8.                           Mr.Amarjeet Singh, learned counsel for the defendants/applicants on the other hand, emphatically urged that by no stretch, it can be said that while allowing the plaintiffs' application (IA 3762/04), this Court had allowed the plaintiff to file the   amended plaint incorporating substitution of the plaintiffs.    He has pointed out that the plaintiffs, ever since the return of the plaint, have deliberately avoided to pursue their suit strictly in accordance with the provisions of the Code and every attempt is made to by-pass the provisions of the Code  with mala fide intention.


9.                           No doubt, it is a well settled legal preposition that the Code of Civil Procedure is a body of general law governing the procedure of trial of the suits, appeals and other proceedings designed to facilitate justice and in that view of the matter, it cannot be said to be a vehicle  for providing the punishment and penalties, but at the same time we cannot brush aside lightly the equally well settled and firm legal position that the statutory provisions cannot be whittled down by general principles of equity, justice and good conscience nor can they be avoided on the ground of  hardship or inconvenience when the meaning is clear on the face of the statute.   This Court must observe that if non-observance of the provisions of the Code results into prejudice to the other side or any legal right flows to the other side, then in that situation, non-confirmation with the provisions of the Act cannot be brushed aside lightly.


10.                         From the facts and circumstances, as noticed above in detail, it would appear to this Court that the plaintiffs have scant regard for the provisions of the Code of Civil Procedure inasmuch as they wanted to by-pass the provisions of the Code at their own whims and fancies and without any legitimate or compelling circumstances.  It is pertinent to note that  even after passing of the order on 22.11.2004 by this Court, they are treating the suit which was instituted in this Court after revaluation of the plaint as the continuation of the suit, which was initially filed in this Court and then transferred  to the District Court.  Not only this, the plaintiffs despite pendency of their application under Order 22 Rule 10 read with Order 1 Rule 10 (IA 4508/03) and having moved fresh/another application (IA 3124/05) for similar relief, have ventured to file a totally unauthorised amended plaint presuming that both the applications have been allowed and substitution of the applicants had been permitted.   In the opinion of the Court, the plaintiffs had no basis to presume so until and unless  either of the two applications for substitution had been allowed.  The substitution of the parties in a suit has far reaching consequences and no  party can presume that as soon as an application for substitution  is made, the Court will allow such substitution irrespective of any objection from the opposite side.  The plaintiffs before substituting the new plaintiffs  ought to have waited for the disposal of the said applications filed by them rather than to substitute the name of the new plaintiffs in the amended plaint.  Therefore, there is no escape from the conclusion  that the amended plaint dated 10.12.2004 purportedly filed by the companies Vogel Burda Holding GmbH and Vogel Burda Communication GmbH (which have yet to be substituted and brought on record as plaintiffs) without  there being an order of this Court permitting their  substitution,  is not in accordance with  law and their names are liable to be struck off from the plaint.
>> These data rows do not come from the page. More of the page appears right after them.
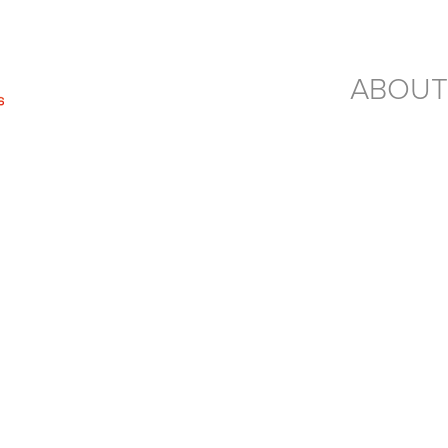
ABOUT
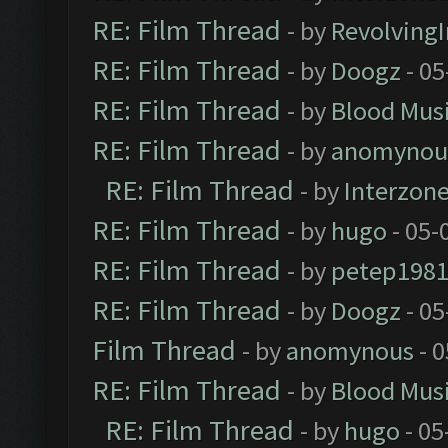
RE: Film Thread
- by
Revolving
RE: Film Thread
- by
Doogz
- 05
RE: Film Thread
- by
Blood Mus
RE: Film Thread
- by
anomynou
RE: Film Thread
- by
Interzon
RE: Film Thread
- by
hugo
- 05-
RE: Film Thread
- by
petep198
RE: Film Thread
- by
Doogz
- 05
Film Thread
- by
anomynous
- 0
RE: Film Thread
- by
Blood Mus
RE: Film Thread
- by
hugo
- 05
11.                         In the result, IA 102/05 is  allowed and the plaintiffs are called upon to delete the names of the  companies Vogel Burda Holding GmbH and Vogel Burda Communication GmbH  and file a fresh amended plaint in conformity with  the order dated 22.11.2004.  Let corrected amended plaint be filed within one week.


12.                                                 The application stands disposed of.



OCTOBER 5, 2005                                                                           R.C.JAIN, J.